Rows
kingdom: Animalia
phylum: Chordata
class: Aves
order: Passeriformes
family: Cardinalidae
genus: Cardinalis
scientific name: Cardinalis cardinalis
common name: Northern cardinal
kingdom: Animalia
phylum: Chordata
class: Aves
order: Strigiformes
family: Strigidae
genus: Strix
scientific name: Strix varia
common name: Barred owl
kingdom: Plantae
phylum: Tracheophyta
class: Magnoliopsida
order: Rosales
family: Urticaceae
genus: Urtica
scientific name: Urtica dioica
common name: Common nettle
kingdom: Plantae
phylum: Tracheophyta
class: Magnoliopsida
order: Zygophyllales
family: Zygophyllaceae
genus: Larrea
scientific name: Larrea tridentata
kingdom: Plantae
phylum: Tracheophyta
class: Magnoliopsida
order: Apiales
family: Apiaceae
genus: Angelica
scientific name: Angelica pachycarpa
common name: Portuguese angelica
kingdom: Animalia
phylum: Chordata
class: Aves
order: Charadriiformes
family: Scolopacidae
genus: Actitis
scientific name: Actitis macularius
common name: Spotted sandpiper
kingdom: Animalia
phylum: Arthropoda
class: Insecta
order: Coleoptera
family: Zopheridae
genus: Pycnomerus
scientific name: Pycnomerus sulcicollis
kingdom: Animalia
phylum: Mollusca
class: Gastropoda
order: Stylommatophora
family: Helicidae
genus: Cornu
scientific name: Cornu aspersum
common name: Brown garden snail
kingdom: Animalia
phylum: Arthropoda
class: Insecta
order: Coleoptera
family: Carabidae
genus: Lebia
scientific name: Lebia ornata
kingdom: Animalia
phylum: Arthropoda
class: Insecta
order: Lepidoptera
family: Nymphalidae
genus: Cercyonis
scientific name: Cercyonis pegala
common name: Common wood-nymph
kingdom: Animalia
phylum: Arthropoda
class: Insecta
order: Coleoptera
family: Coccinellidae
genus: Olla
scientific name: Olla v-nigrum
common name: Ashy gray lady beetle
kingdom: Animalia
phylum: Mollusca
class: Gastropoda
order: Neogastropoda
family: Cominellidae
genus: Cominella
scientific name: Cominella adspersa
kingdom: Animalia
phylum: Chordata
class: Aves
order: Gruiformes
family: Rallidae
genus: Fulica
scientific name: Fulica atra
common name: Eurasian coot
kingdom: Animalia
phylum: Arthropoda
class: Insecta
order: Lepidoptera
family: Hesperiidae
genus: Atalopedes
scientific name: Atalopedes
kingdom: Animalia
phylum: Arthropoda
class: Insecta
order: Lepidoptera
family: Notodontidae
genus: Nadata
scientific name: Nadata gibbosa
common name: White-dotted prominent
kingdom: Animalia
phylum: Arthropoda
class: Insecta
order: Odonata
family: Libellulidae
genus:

Goal
Reproduce all of the rows above word for word, changing nothing.

Finished answer
kingdom: Animalia
phylum: Chordata
class: Aves
order: Passeriformes
family: Cardinalidae
genus: Cardinalis
scientific name: Cardinalis cardinalis
common name: Northern cardinal
kingdom: Animalia
phylum: Chordata
class: Aves
order: Strigiformes
family: Strigidae
genus: Strix
scientific name: Strix varia
common name: Barred owl
kingdom: Plantae
phylum: Tracheophyta
class: Magnoliopsida
order: Rosales
family: Urticaceae
genus: Urtica
scientific name: Urtica dioica
common name: Common nettle
kingdom: Plantae
phylum: Tracheophyta
class: Magnoliopsida
order: Zygophyllales
family: Zygophyllaceae
genus: Larrea
scientific name: Larrea tridentata
kingdom: Plantae
phylum: Tracheophyta
class: Magnoliopsida
order: Apiales
family: Apiaceae
genus: Angelica
scientific name: Angelica pachycarpa
common name: Portuguese angelica
kingdom: Animalia
phylum: Chordata
class: Aves
order: Charadriiformes
family: Scolopacidae
genus: Actitis
scientific name: Actitis macularius
common name: Spotted sandpiper
kingdom: Animalia
phylum: Arthropoda
class: Insecta
order: Coleoptera
family: Zopheridae
genus: Pycnomerus
scientific name: Pycnomerus sulcicollis
kingdom: Animalia
phylum: Mollusca
class: Gastropoda
order: Stylommatophora
family: Helicidae
genus: Cornu
scientific name: Cornu aspersum
common name: Brown garden snail
kingdom: Animalia
phylum: Arthropoda
class: Insecta
order: Coleoptera
family: Carabidae
genus: Lebia
scientific name: Lebia ornata
kingdom: Animalia
phylum: Arthropoda
class: Insecta
order: Lepidoptera
family: Nymphalidae
genus: Cercyonis
scientific name: Cercyonis pegala
common name: Common wood-nymph
kingdom: Animalia
phylum: Arthropoda
class: Insecta
order: Coleoptera
family: Coccinellidae
genus: Olla
scientific name: Olla v-nigrum
common name: Ashy gray lady beetle
kingdom: Animalia
phylum: Mollusca
class: Gastropoda
order: Neogastropoda
family: Cominellidae
genus: Cominella
scientific name: Cominella adspersa
kingdom: Animalia
phylum: Chordata
class: Aves
order: Gruiformes
family: Rallidae
genus: Fulica
scientific name: Fulica atra
common name: Eurasian coot
kingdom: Animalia
phylum: Arthropoda
class: Insecta
order: Lepidoptera
family: Hesperiidae
genus: Atalopedes
scientific name: Atalopedes
kingdom: Animalia
phylum: Arthropoda
class: Insecta
order: Lepidoptera
family: Notodontidae
genus: Nadata
scientific name: Nadata gibbosa
common name: White-dotted prominent
kingdom: Animalia
phylum: Arthropoda
class: Insecta
order: Odonata
family: Libellulidae
genus:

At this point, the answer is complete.